You all know how I rave on about how well Coni Crawford Butterick 5222 pants fit all my clients. Her pattern comes with a waistband and fly front but I modify
/eliminate those 2 features to be less bulky by making a facing instead and using an invisible zipper like the big boys/ high end designers use.
I was telling the two private label reps here in town-Carlisle and Doncaster that I felt that I must have altered 40 pair of pants for one of their clients in the past 2 years. Sure enough when I went back through all the invoices…there were exactly 40 along with multiple jackets and blouses and skirts with almost the same amount…picture her closet…no don’t.
But anyway, what I have seen is a trend toward invisible zippers, mainly down one side seam to make them a bitch for we seamstresses to alter and all sorts of smaller facings inside to keep them close to the body. In my world, I have been putting invisible zippers right up the center front of my other client’s pant along with custom shaped facings using the same fabric. Sounds simple enough but getting the shaping just right by folding out the darts in the main front and back pattern pieces and re-drawing out a new facing piece to fit isn’t always as nice as planned.
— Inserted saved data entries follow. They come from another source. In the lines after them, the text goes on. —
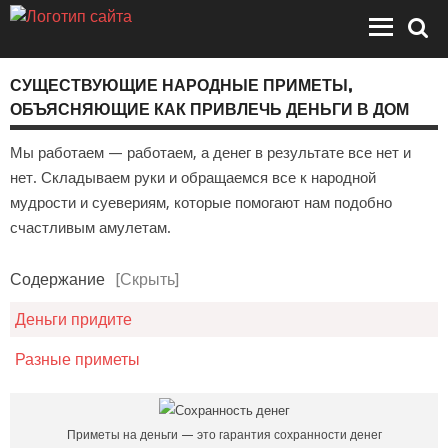
СУЩЕСТВУЮЩИЕ НАРОДНЫЕ ПРИМЕТЫ,
ОБЪЯСНЯЮЩИЕ КАК ПРИВЛЕЧЬ ДЕНЬГИ В ДОМ
Мы работаем — работаем, а денег в результате все нет и
нет. Складываем руки и обращаемся все к народной
мудрости и суевериям, которые помогают нам подобно
счастливым амулетам.
Содержание
[Скрыть]
Деньги придите
Разные приметы
Приметы на деньги — это гарантия сохранности денег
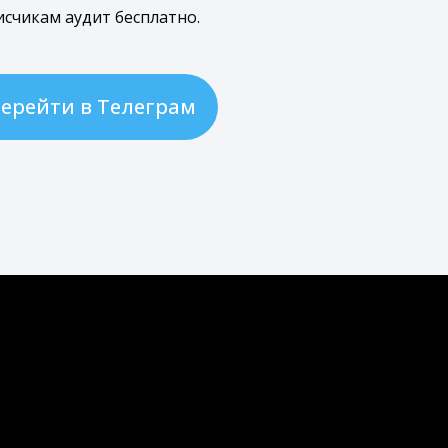
счикам аудит бесплатно.
ерейти в Телеграм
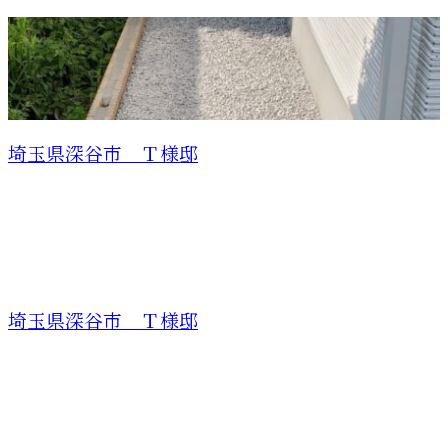
埼玉県深谷市 Ｔ様邸
埼玉県深谷市 Ｔ様邸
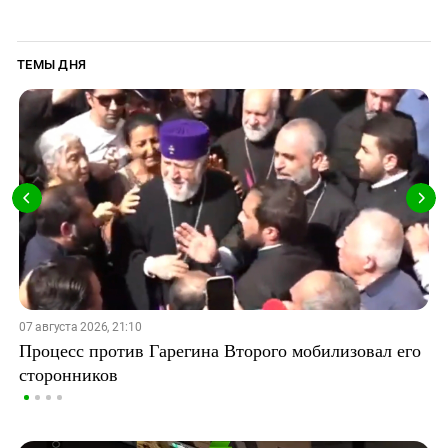
ТЕМЫ ДНЯ
07 августа 2026, 21:10
Процесс против Гарегина Второго мобилизовал его
сторонников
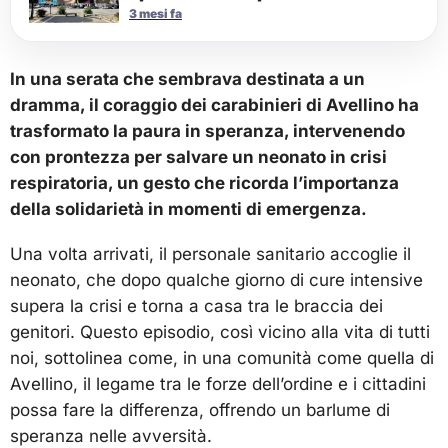
3 mesi fa
In una serata che sembrava destinata a un
dramma, il coraggio dei carabinieri di Avellino ha
trasformato la paura in speranza, intervenendo
con prontezza per salvare un neonato in crisi
respiratoria, un gesto che ricorda l’importanza
della solidarietà in momenti di emergenza.
Una volta arrivati, il personale sanitario accoglie il
neonato, che dopo qualche giorno di cure intensive
supera la crisi e torna a casa tra le braccia dei
genitori. Questo episodio, così vicino alla vita di tutti
noi, sottolinea come, in una comunità come quella di
Avellino, il legame tra le forze dell’ordine e i cittadini
possa fare la differenza, offrendo un barlume di
speranza nelle avversità.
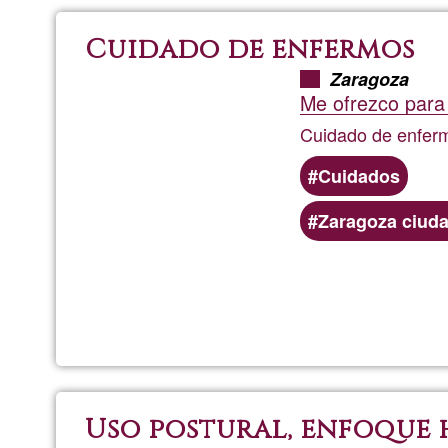
Cuidado de enfermos
Zaragoza
Me ofrezco para 
Cuidado de enfer
Cuidados
Zaragoza ciud
Uso postural, enfoque 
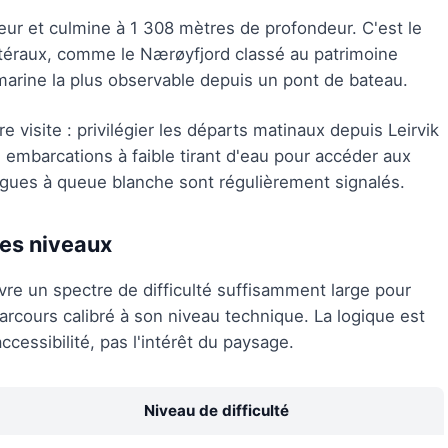
r et culmine à 1 308 mètres de profondeur. C'est le
latéraux, comme le Nærøyfjord classé au patrimoine
arine la plus observable depuis un pont de bateau.
 visite : privilégier les départs matinaux depuis Leirvik
s embarcations à faible tirant d'eau pour accéder aux
rgues à queue blanche sont régulièrement signalés.
les niveaux
re un spectre de difficulté suffisamment large pour
rcours calibré à son niveau technique. La logique est
accessibilité, pas l'intérêt du paysage.
Niveau de difficulté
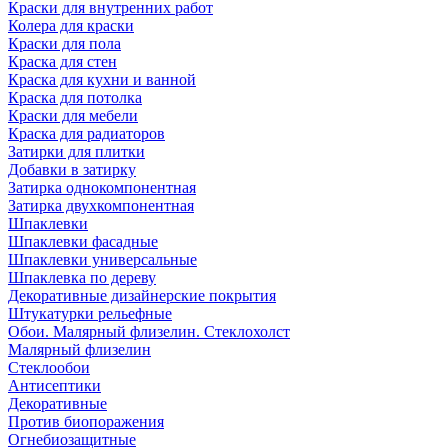
Краски для внутренних работ
Колера для краски
Краски для пола
Краска для стен
Краска для кухни и ванной
Краска для потолка
Краски для мебели
Краска для радиаторов
Затирки для плитки
Добавки в затирку
Затирка однокомпонентная
Затирка двухкомпонентная
Шпаклевки
Шпаклевки фасадные
Шпаклевки универсальные
Шпаклевка по дереву
Декоративные дизайнерские покрытия
Штукатурки рельефные
Обои. Малярный флизелин. Стеклохолст
Малярный флизелин
Стеклообои
Антисептики
Декоративные
Против биопоражения
Огнебиозащитные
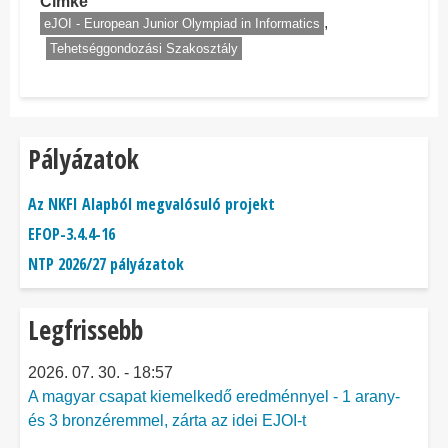
Címke
eJOI - European Junior Olympiad in Informatics
Tehetséggondozási Szakosztály
Pályázatok
Az NKFI Alapból megvalósuló projekt
EFOP-3.4.4-16
NTP 2026/27 pályázatok
Legfrissebb
2026. 07. 30. - 18:57
A magyar csapat kiemelkedő eredménnyel - 1 arany-
és 3 bronzéremmel, zárta az idei EJOI-t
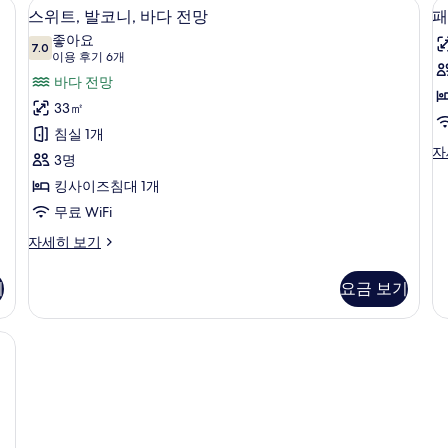
, 발코니 | 고급 침구, 템퍼페딕 침대, 암막 커튼, 다리미/다리미판
망
스위트, 발코니, 바다 전망 | 고급 침구
스
이
9
대
스위트, 발코니, 바다 전망
패
즈
사
위
1
좋아요
침
개,
7.0
진
7.0점 만점 중 10점
트,
(이
이용 후기 6개
대
바
1
용
모
발
바다 전망
다
개
후
전
두
코
33㎡
자
망
기
세
보
니,
침실 1개
트
자
6
히
패
자
세
기
바
3명
개)
보
밀
히
기
다
킹사이즈침대 1개
리
보
스
기
2
전
무료 WiFi
위
개
망
스
트,
자세히 보기
위
침
사
트,
실
기
요금 보기
진
발
2
코
스
개,
모
니,
테
 고급 침구, 템퍼페딕 침대, 암막 커튼, 다리미/다리미판
두
바
라
다
스,
보
전
바
기
망
다
자
전
세
망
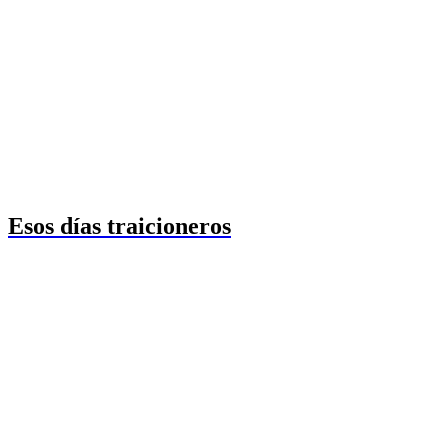
Esos días traicioneros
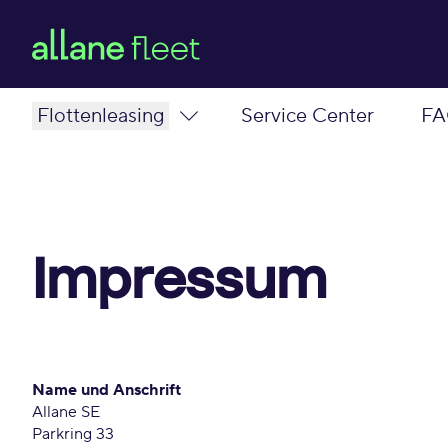
Flottenleasing
Service Center
FA
Vorteile
Mobilitätslösungen
Mobility consulting
Impressum
Name und Anschrift
Allane SE
Parkring 33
It still adds bulk and a ridge depending on the fabric and the thickness of the body part/curvy hips below.
So, I thought about using 1 inch braided, NOT non-roll elastic instead on the last pair of wool crepe pants. My environmentally concerned clients pre-wash their wool fabrics (buy 1/4 yard extra for shrinking!) so as to avoid dry cleaning visits and sewing on that type of wool is a dream. The weave has a slight stretch and loftiness that curves and molds itself over hips and butts and tummies so it is a perfect combo with soft elastic. Below are the photos and steps I used:
Let’s get it ready for elastic placement…Clean finish the top edge using your serger or pinking shears. I use the serger foot as a guide placing it along the stay stitching and chalked lines. Continue to the other end:
You will need to now fold the zipper onto itself right side together, you can see the interfacing on the back of the invisible zipper. Then place the bottom edge of the elastic right along the stay stitching and using a longer stitch for stretch, just stitch close to the edge. Then trim off the tails flush with the folded edge of the zipper. Trim off the corners of fabric under the elastic and any thick edge of the zipper tape hiding before you flip all this to the right side.
The finished waistband with hook and eye and supreme comfort. Now your fabric needs to give a little to make this work…a little spandex content or forgiving weave like wool crepe is a perfect match. There will be gaps of fabric between the tacking sites but the elastic will stretch to fill the gaps when worn. So curvy girls can enjoy the snug fit without a bulky or binding waistband where they have no waist or extra skin folding over the top of their pants.
That reminds me of the issue of crotch depth…how many times do you see unhappy sewers modelling their newly sewn pants with the center back seam crawling up their crack? The pants fit OK in front and then the dreaded back view. They ask us “What do you think” on their blogs and I want to scream…”DROP THAT CROTCH SEAM”…but usually I don’t. Women fail to measure themselves or know the amount needed to run from the belly button to center back. Hey…before you cut one more paper pattern please measure from belly button to va-jay-jay and from va-jay-jay to center back waist…write it down…now measure your paper pattern. Does it match the pattern? Probably not. Many of my curvy clients measure 31 inches from front to back- that is 13 inches in front and 18 in back. Try finding that in most patterns…I dare you…well Coni Crawford knows women come with those dimensions and she raises center back in the larger sizes so when you or your client sits down that back seam does not sneak down and expose your undies. She also eliminates the bagginess under the butt and back thighs…how does she do this…is it magic? No, it is proper drafting and paying attention to real women and using industry techniques that many pattern companies leave out.
Before I leave you I want to share a hazard of sewing for brides that most people don’t know…OK maybe my friend in Georgia who works at a David’s Bridal is familiar with this phenomenon. After my newest bride has been standing for 30 minutes, knees locked staring at herself in the big mirror and spot lights on her white dress she says she feels funny. I stand up from pinning her 3 layers of silk chiffon hems and her eyes roll back, her face turns purple and her knees fold up and her arms droop. Holy crap…this girl is either fainting or going to have a seizure. I reach around her, give her a bear hug and drag her to a chair. She is given a huge glass of water and while she sits there sweating like a pig she says, “Maybe I should have eaten something today”… it is 2:30 pm… a starving fasting bride is no fun and with her wedding 8 days away on the 18th she thinks this will make her more photo ready…GUESS AGAIN! What it will get you is a chair to use on the altar or collapsing before you say those vows. Be a star in your own wedding, get on YouTube and embarrass yourself before the reception that your parents paid a fortune for…brides…wearing a white/ivory dress makes them loopy for sure!